CONSIGNE:
Recopiez à l'identique le passage de l'entretien ci-dessous sur Sonelgaz qui va de « En effet, les » à « à long terme. ».

TEXTE SOURCE:
════

Dans cette interview accordée au «Jour d’Algérie», Mohamed Arkab, P-DG de la Sonelgaz, revient en toute transparence sur de nombreux aspects relatifs au développement de son groupe. Avec un franc-parler, il explique comment donner le cap à son groupe vers une entreprise économique équilibrée en sortant de l’étau de la consommation vers des investissements à valeur ajoutée, à travers l’orientation de plus de 40% de la production électrique vers différents secteurs productifs.
Entretien réalisé par Lynda Naili
Le Jour d’Algérie : Suite à la décision du gouvernement d’assainir les dettes de Sonelgaz, cela va-t-il permettre au groupe de mieux poursuivre ses investissements ?
Mohamed Arkab : Absolument, la décision des pouvoirs publics d’intégrer les mécanismes du financement non conventionnel dans la loi sur la monnaie et le crédit a permis à la BNA de récupérer une grande partie de ses créances détenues sur Sonelgaz, rachetées par le Trésor public, au titre des crédits long terme couvrant la réalisation des projets d’investissement des infrastructures énergétiques de production, de transport et de distribution de l’électricité et du gaz naturel.

En effet, les crédits long terme octroyés par la BNA couvrent le financement de la réalisation dont celui de la production de 8 000 mégawatts d’énergie électrique à travers la construction de huit centrales électriques, celle de plus de10 000 km de réseaux électriques de haute et très haute tension, ainsi qu’un nombre important de postes de transformation d’électricité, des gazoducs et des ouvrages d’extension et de renforcement des réseaux électriques et gaziers de la distribution. Tous ces projets sont financés par la BNA à travers des crédits à long terme.
Beaucoup d’entreprises sous-traitant avec votre groupe se plaignent de ne pas avoir été payées pour les travaux réalisés au
profit de Sonelgaz.
Le seront-elles grâce à cette décision ?
Ce qu’il faut savoir est que Sonelgaz gère deux types de projets. Le premier englobe des programmes d’investissements propres à Sonelgaz financés directement par elle à travers un prêt bancaire contracté auprès de la BNA. Le deuxième porte sur des projets qui relèvent du programme de l’Etat consistant en des projets de distribution de gaz et d’électrification rurale dont le financement est supporté à hauteur de 75% par l’Etat et 25% par Sonelgaz. C’est pour ces projets là que nous attendons la mobilisation des fonds par l’Etat, via le ministère des Finances, à travers un contrat ministère de l’Energie-Sonelgaz.
A ce titre, le Trésor public vient de mobiliser la totalité des fonds pour payer les entreprises ayant réalisé les projets portés sur le programme de l’Etat. Ce qui fait que nous avons déjà commencé à payer les entreprises concernées depuis avril dernier jusqu’à assainissement total des états de créances de la Sonelgaz d’ici la fin juin.

════

DONNÉES BRUTES:
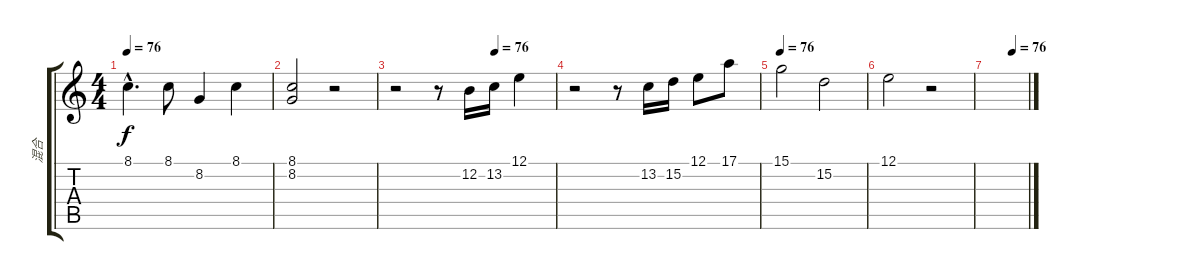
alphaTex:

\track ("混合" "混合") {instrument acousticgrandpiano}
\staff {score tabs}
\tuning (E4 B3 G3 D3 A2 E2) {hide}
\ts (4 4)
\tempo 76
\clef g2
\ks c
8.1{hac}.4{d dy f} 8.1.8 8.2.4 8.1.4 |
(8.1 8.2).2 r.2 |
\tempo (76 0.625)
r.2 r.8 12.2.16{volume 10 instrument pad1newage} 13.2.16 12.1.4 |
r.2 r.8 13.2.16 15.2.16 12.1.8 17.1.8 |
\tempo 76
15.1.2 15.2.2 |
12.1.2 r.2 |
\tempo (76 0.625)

════

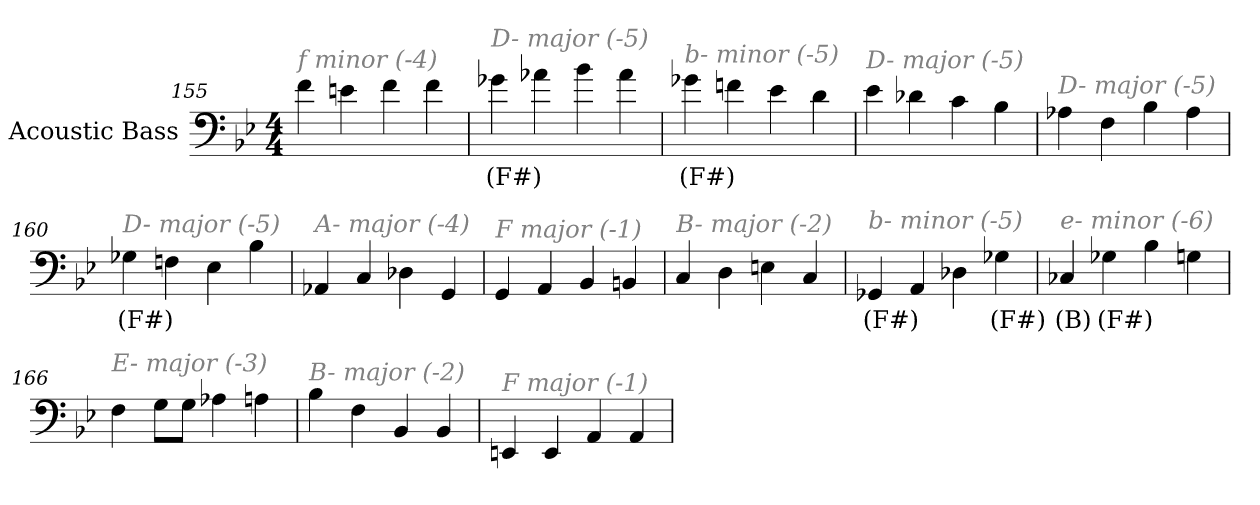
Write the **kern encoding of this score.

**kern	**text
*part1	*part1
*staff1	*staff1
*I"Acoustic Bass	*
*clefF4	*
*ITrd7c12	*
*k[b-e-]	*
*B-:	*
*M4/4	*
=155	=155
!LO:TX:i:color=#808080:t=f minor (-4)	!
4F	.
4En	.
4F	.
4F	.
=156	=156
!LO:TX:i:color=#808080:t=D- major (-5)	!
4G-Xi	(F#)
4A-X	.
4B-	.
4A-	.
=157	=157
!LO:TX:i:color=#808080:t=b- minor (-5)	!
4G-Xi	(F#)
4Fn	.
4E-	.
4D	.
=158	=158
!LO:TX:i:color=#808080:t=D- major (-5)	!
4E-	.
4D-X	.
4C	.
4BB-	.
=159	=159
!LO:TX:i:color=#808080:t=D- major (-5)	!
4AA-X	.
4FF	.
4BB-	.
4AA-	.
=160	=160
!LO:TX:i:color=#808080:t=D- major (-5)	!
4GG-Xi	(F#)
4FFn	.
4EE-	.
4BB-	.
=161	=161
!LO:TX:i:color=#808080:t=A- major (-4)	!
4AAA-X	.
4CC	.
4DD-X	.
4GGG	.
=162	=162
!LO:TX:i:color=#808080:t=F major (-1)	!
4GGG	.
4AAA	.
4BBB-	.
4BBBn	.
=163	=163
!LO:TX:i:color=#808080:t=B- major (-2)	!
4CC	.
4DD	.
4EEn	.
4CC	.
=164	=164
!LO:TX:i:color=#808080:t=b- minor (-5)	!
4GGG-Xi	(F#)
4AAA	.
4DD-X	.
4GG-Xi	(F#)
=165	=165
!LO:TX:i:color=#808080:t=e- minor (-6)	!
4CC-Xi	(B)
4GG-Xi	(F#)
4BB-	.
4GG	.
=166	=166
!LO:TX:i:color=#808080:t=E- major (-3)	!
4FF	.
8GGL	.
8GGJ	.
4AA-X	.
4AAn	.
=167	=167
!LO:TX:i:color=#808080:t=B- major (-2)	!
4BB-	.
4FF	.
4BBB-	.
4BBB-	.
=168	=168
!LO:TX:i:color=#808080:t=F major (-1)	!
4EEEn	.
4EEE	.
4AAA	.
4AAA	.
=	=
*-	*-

════

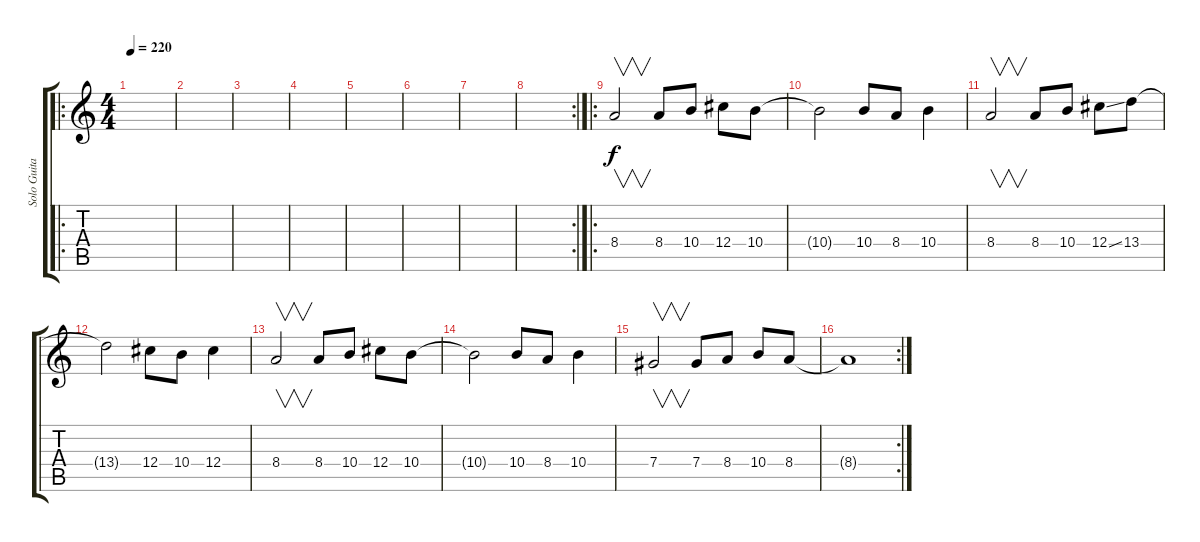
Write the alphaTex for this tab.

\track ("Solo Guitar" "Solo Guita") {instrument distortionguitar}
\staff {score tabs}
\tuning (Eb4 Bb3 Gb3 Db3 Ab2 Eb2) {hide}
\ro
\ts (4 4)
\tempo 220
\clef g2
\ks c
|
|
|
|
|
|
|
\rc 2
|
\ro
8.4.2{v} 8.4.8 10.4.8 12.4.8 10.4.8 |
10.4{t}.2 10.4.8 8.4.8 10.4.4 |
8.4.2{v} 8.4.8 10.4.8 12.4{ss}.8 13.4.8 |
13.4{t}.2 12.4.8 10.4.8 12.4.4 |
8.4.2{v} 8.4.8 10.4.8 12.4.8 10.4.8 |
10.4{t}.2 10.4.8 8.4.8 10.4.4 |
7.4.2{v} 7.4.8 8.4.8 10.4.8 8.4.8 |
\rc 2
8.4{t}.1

════

RÉPONSE:
En effet, les crédits long terme octroyés par la BNA couvrent le financement de la réalisation dont celui de la production de 8 000 mégawatts d’énergie électrique à travers la construction de huit centrales électriques, celle de plus de10 000 km de réseaux électriques de haute et très haute tension, ainsi qu’un nombre important de postes de transformation d’électricité, des gazoducs et des ouvrages d’extension et de renforcement des réseaux électriques et gaziers de la distribution. Tous ces projets sont financés par la BNA à travers des crédits à long terme.